In a comment on a blog link post, Norman J. Harman, Jr. expressed his opinion about Gygax’s writing and quality of rules. Which is fine, everyone can have opinions. But the comment ends with “B/X is a better game than AD&D.” And that had me do a double-take, because I think of both as being about equally bad, and certainly B/X had a couple distinct rules differences I’d consider worse than AD&D. And I’m not talking about minor quibbling differences that people always seem to focus on. I’m talking about the differences everyone seems to ignore that are basically the deal-breakers for me.
One difference is race as class. I’m not completely opposed to the idea, but I do think it’s a terrible design choice. People generally want to add fantasy races so that they can have more variety… so making all elves the same, all dwarves the same, and so on seems counterproductive.

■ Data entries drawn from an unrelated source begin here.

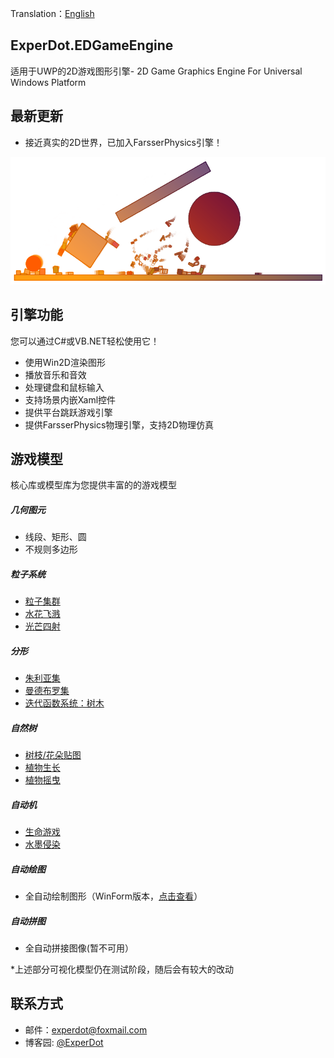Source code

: ﻿Translation：[English](./README.md)

## ExperDot.EDGameEngine
适用于UWP的2D游戏图形引擎- 2D Game Graphics Engine For Universal Windows Platform

## 最新更新 
- 接近真实的2D世界，已加入FarsserPhysics引擎！

![Physics](Documentation/Images/Physics/Sample_Physic_01.png)

## 引擎功能
您可以通过C#或VB.NET轻松使用它！
- 使用Win2D渲染图形
- 播放音乐和音效
- 处理键盘和鼠标输入
- 支持场景内嵌Xaml控件
- 提供平台跳跃游戏引擎
- 提供FarsserPhysics物理引擎，支持2D物理仿真

## 游戏模型
核心库或模型库为您提供丰富的的游戏模型

##### 几何图元
- 线段、矩形、圆
- 不规则多边形

##### 粒子系统
- [粒子集群](Documentation/Images/ParticalSystem/Sample_ParticalSystem_01.png)
- [水花飞溅](Documentation/Images/ParticalSystem/Sample_ParticalSystem_02.png)
- [光芒四射](Documentation/Images/ParticalSystem/Sample_ParticalSystem_03.png)

##### 分形
- [朱利亚集](Documentation/Images/Fractal/Sample_Fractal_03.png)
- [曼德布罗集](Documentation/Images/Fractal/Sample_Fractal_01.png)
- [迭代函数系统：树木](Documentation/Images/Fractal/Sample_Fractal_02.png)

##### 自然树
- [树枝/花朵贴图](Documentation/Images/NatureTree/Sample_NatureTree_01.png)
- [植物生长](Documentation/Images/NatureTree/Dynamic/Dynamic_NatureTree_02.gif)
- [植物摇曳](Documentation/Images/NatureTree/Dynamic/Dynamic_NatureTree_01.gif)

##### 自动机
- [生命游戏](Documentation/Images/Automata/Sample_CelluarAutomata_01.png)
- [水墨侵染](Documentation/Images/Automata/Sample_CelluarAutomata_02.png)

##### 自动绘图
- 全自动绘制图形（WinForm版本，[点击查看](https://github.com/experdot/ExperDot.AutomaticDrawing)）

##### 自动拼图
- 全自动拼接图像(暂不可用）

*上述部分可视化模型仍在测试阶段，随后会有较大的改动

## 联系方式
* 邮件：experdot@foxmail.com
* 博客园: [@ExperDot](http://www.cnblogs.com/experdot/)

OD&D started with fighter-dwarf, fighter-halfling, and elves that could be either fighter, magic-user, or both, then expanded the options for those three races with thieves… and then B/X came along and got rid of the options. AD&D expands the options, and though I don’t think it did so in the correct way, at least it’s not B/X.
Continuing that line of reasoning: minimum ability scores is also a bad idea. B/X shares this with AD&D, though, and at least B/X doesn’t have minimum scores for the core classes, just the races, so that’s one thing in its favor. But having minimum scores at all, for anything other than rare classes like paladins, is a bad decision, again because it limits variety. You can’t play the weak but brave dwarf in B/X (or the weak but brave fighter or cleric or thief, in AD&D,) because hey, why have more variety in your game? Plus, it has the added effect of making ability scores more important and dominating the game, but that’s a whole other line of argument.
You may have noticed, in the Liber Zero class pamphlets, that none of the variant classes like Beast Master, Witch, or Apothecary have minimum scores. I decided to shift the opposite direction, away from B/X and AD&D, towards more freedom and variety instead of less.
Because dammit, even if I agreed B/X is a better game than AD&D, it’s not better than OD&D.